Extracted material:
┄┄┄┄┄┄┄┄┄┄
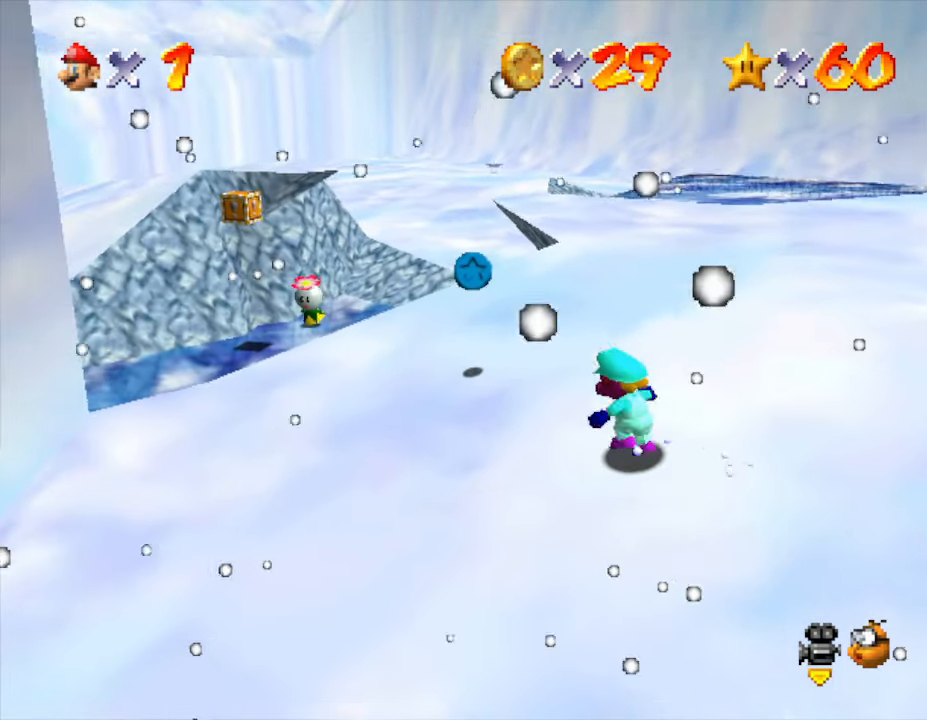
{"buttons": [], "left_stick": "up-right", "events": [[250, "left_stick", "up"], [350, "left_stick", "up-right"]]}
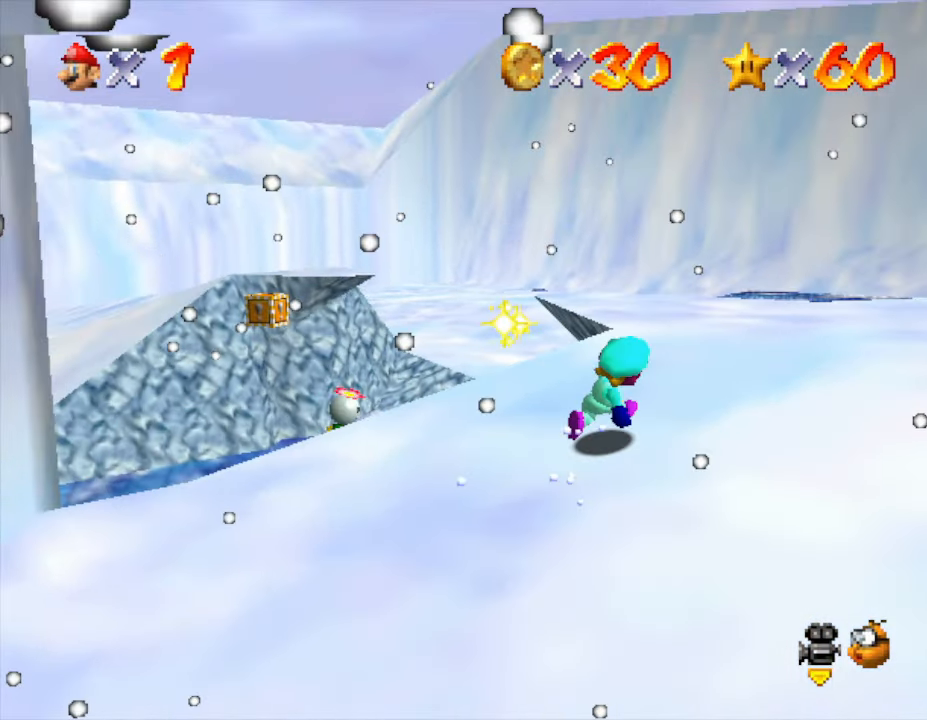
{"buttons": [], "left_stick": "center", "events": [[200, "left_stick", "center"]]}
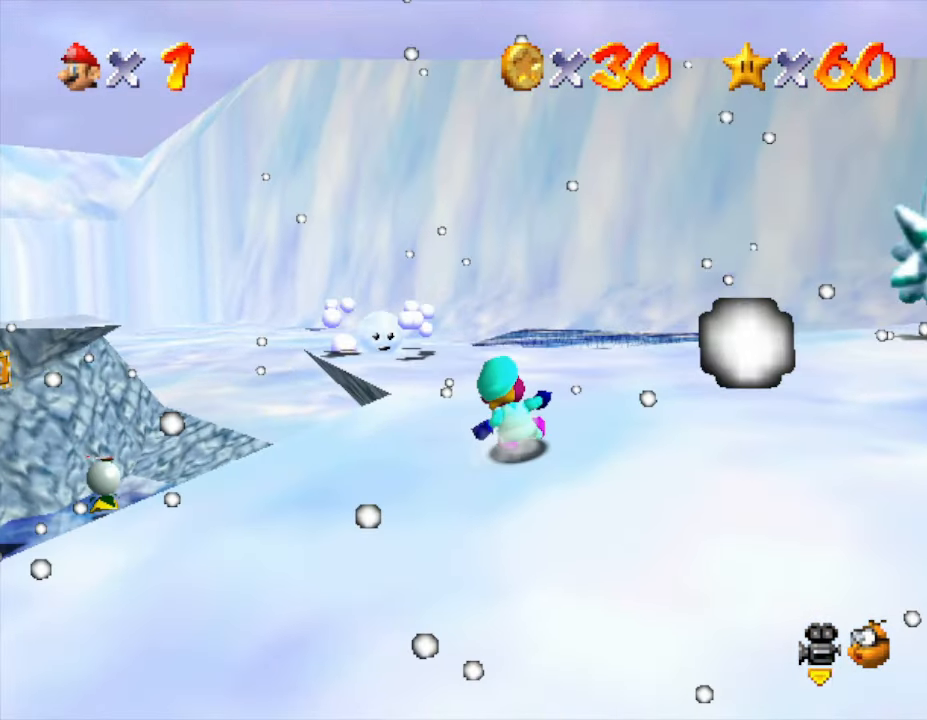
{"buttons": [], "left_stick": "center", "events": [[17, "left_stick", "up-left"], [150, "left_stick", "center"]]}
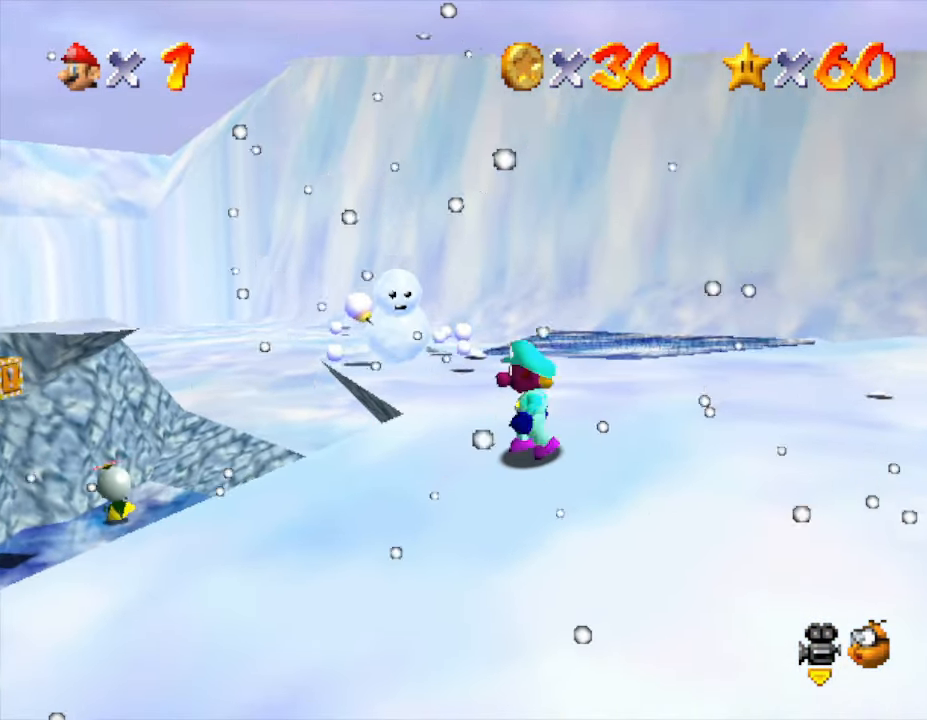
{"buttons": [], "left_stick": "center", "events": [[67, "left_stick", "left"], [100, "C_RIGHT", "down"], [167, "left_stick", "center"], [233, "C_RIGHT", "up"]]}
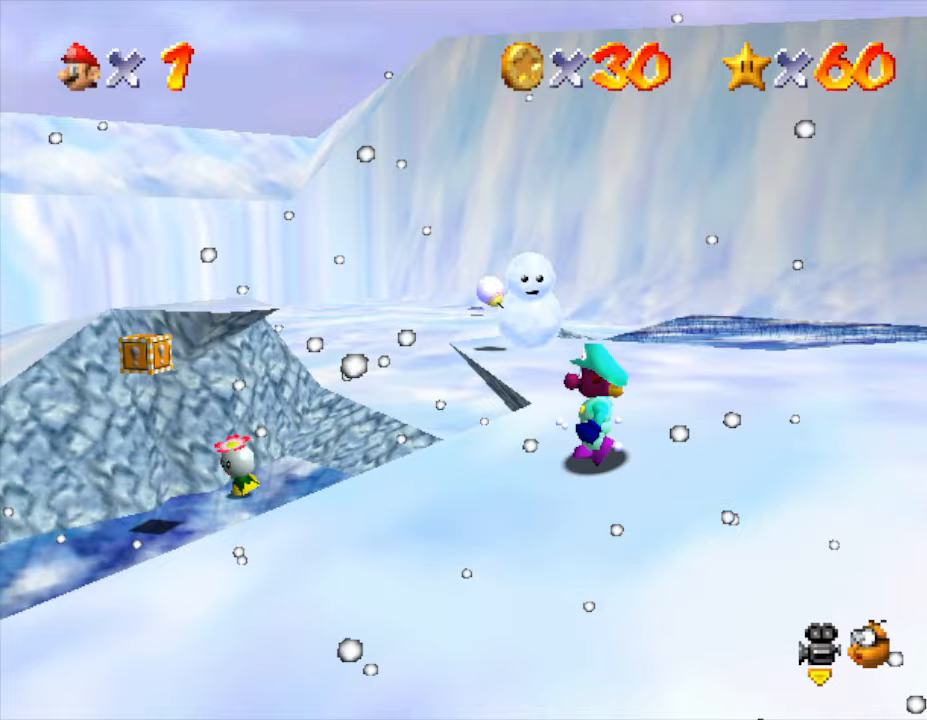
{"buttons": [], "left_stick": "right", "events": [[417, "left_stick", "right"]]}
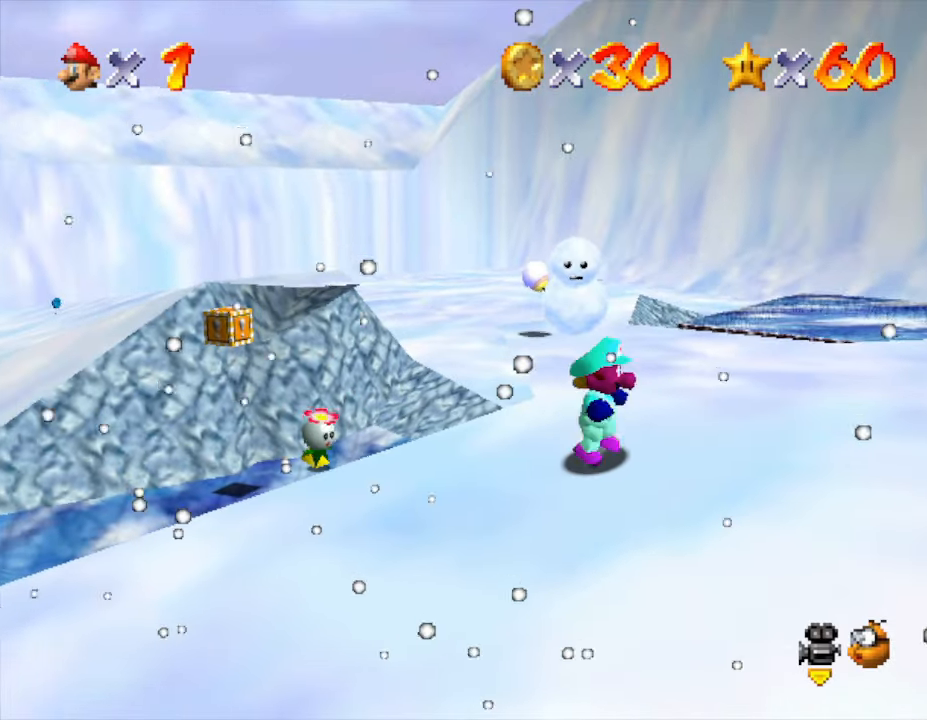
{"buttons": [], "left_stick": "right", "events": [[267, "left_stick", "up-right"], [417, "left_stick", "right"]]}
┄┄┄┄┄┄┄┄┄┄
Whenever the word "center" shows up in a line of the entries, copy that line.

Solution for this exercise:
{"buttons": [], "left_stick": "center", "events": [[200, "left_stick", "center"]]}
{"buttons": [], "left_stick": "center", "events": [[17, "left_stick", "up-left"], [150, "left_stick", "center"]]}
{"buttons": [], "left_stick": "center", "events": [[67, "left_stick", "left"], [100, "C_RIGHT", "down"], [167, "left_stick", "center"], [233, "C_RIGHT", "up"]]}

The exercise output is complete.